The Vickers microhardness tester (HX-1000TM) was employed to measure the microhardness of different gradient interface regions, as shown in Fig.3b. The applied load of 500 g and dwelling time of 10 s were set up. The compression tests (Zwick/Roll Z030TH) were conducted along the longitudinal direction of the metal deposition. The size of the compression sample is shown in Fig.3c. The surface morphology and fracture morphology of the compressed samples were observed by SEM after loading to fracture at a compression loading rate of 0.2 mm/min. Linear reciprocating wear test (R-TEC MFT-5000) was conducted using a GCr15 steel ball with a diameter of 6.35 mm. Conducting tests were performed with a 4 mm stroke at a load of 12 N and a reciprocating speed of 4 mm/s for 10 min. After the friction wear test, the wear surface was observed with SEM. The three-dimensional (3D) profilometer (S neox) was used to test the 3D morphology of the wear scar. The cross section and volume wear of the wear scar were measured by the matching graphics processing software, and the specific wear rate was calculated by Eq.(2)[24]:
where W is the specific wear rate (m3·N-1·m-1), V is the wear amount (m3), P is the load (N), and S is the friction stroke (m).
3.1 Microstructure analysis
Fig.4 shows optical micrographs of the S1 sample in different compositional regions. It can be observed that unmelted Mo metal droplets (Fig.4a) and a large number of cracks (Fig.4b–4f) appear at the interface of Mo and 304 stainless steel. The sample experienced a serious fracture, indicating that the S1 sample failed to achieve effective metallurgical bonding between Fe-Mo bimetals. The observed phenomenon was attributed to the significant difference in the coefficient of thermal expansion between Mo and 304 stainless steel.

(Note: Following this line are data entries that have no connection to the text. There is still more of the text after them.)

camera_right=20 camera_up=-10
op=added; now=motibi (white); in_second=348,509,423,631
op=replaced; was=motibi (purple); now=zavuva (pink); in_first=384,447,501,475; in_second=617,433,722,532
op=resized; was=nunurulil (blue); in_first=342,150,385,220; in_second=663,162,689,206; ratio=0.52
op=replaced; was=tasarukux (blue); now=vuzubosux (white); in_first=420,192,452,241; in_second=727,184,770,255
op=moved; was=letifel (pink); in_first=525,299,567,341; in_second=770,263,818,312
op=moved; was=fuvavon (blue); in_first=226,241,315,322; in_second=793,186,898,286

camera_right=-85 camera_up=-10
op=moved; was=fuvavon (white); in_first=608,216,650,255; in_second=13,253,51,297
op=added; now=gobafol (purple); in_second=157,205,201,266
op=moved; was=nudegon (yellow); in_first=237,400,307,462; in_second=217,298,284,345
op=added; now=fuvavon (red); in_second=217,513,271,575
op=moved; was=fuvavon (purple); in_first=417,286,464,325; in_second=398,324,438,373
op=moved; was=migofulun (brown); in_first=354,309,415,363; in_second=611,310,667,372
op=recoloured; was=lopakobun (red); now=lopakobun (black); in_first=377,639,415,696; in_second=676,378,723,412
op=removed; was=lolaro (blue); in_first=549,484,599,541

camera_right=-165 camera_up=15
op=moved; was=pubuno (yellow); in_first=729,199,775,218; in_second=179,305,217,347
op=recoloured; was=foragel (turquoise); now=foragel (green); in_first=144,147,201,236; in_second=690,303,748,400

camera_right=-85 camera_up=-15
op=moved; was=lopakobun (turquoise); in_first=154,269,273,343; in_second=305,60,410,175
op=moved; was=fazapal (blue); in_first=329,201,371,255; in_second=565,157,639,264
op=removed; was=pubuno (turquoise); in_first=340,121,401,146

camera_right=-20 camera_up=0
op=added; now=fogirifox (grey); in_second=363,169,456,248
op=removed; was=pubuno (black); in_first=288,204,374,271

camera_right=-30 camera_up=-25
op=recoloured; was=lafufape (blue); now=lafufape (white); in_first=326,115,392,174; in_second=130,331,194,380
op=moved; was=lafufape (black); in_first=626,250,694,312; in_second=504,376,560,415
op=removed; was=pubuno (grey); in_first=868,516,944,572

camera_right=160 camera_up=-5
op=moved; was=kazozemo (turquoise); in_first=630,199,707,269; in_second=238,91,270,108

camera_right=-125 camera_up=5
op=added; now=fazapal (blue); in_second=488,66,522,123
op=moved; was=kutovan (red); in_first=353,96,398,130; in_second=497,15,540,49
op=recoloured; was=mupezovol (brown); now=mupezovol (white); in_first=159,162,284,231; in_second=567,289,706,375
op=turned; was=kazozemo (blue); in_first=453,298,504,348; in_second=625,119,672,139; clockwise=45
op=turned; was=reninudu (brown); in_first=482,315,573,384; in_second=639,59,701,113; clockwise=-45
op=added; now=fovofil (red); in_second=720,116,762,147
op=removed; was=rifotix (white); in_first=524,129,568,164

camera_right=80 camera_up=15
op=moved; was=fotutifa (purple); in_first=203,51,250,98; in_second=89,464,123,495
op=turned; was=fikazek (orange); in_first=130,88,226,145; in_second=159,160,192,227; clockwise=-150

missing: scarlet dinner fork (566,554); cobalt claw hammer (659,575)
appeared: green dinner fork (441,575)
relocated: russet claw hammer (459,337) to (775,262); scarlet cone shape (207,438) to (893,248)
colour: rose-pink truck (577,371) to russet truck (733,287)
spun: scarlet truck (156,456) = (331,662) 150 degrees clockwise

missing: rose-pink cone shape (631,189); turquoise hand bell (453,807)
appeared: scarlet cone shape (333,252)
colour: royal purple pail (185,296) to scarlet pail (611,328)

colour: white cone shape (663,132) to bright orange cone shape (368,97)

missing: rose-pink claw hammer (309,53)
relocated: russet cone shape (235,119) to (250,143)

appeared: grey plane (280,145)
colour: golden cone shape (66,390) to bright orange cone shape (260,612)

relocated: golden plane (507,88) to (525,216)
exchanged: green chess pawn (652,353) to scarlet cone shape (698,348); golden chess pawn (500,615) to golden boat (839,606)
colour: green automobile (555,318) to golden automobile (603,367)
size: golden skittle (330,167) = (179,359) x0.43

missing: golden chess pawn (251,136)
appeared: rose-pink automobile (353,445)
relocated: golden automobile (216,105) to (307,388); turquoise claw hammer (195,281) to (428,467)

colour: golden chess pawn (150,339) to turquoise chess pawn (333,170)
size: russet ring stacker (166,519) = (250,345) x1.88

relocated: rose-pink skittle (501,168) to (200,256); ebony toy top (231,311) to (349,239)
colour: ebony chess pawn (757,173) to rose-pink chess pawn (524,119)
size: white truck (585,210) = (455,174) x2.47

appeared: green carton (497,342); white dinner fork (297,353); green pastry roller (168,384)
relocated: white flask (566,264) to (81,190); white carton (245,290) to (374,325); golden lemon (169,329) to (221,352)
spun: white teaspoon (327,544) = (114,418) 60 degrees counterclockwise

S1 sample was directly connected to the elemental composition interface of the sudden transition, resulting in stress concentration and the formation of brittle intermetallic compounds. During the electron-beam fused-wire deposition process, the mismatch in expansion and contraction led to elemental segregation, and the formation of cracks and microdefects. Additionally, the presence of many unmelted metal droplets in the deposition layer contributed to material fracture and failure[25–26].
Fig.4 OM morphologies of S1 sample in different regions: (a) unmelted Mo droplets; (b–f) microcracks
The microstructures of S2 and S3 samples were observed using OM. Fig.5–Fig.6 display the morphologies of the deposited samples from the bottom 304 stainless steel region to the top Mo. At the bottom, coarse columnar crystals are observed, gradually forming a preferred crystal orientation along the stacking direction and growing perpendicular to the substrate. Along the composition gradient, the microstructure boundary between adjacent deposited layers becomes gradually blurred, transforming into equiaxed crystals and then into fine dendritic crystals in the top region. There is good metallurgical bonding between various deposited transition layers. Microstructure changes in the S3 sample appear to be more significant than that in the S2 sample, particularly with the increase in the composition change rate.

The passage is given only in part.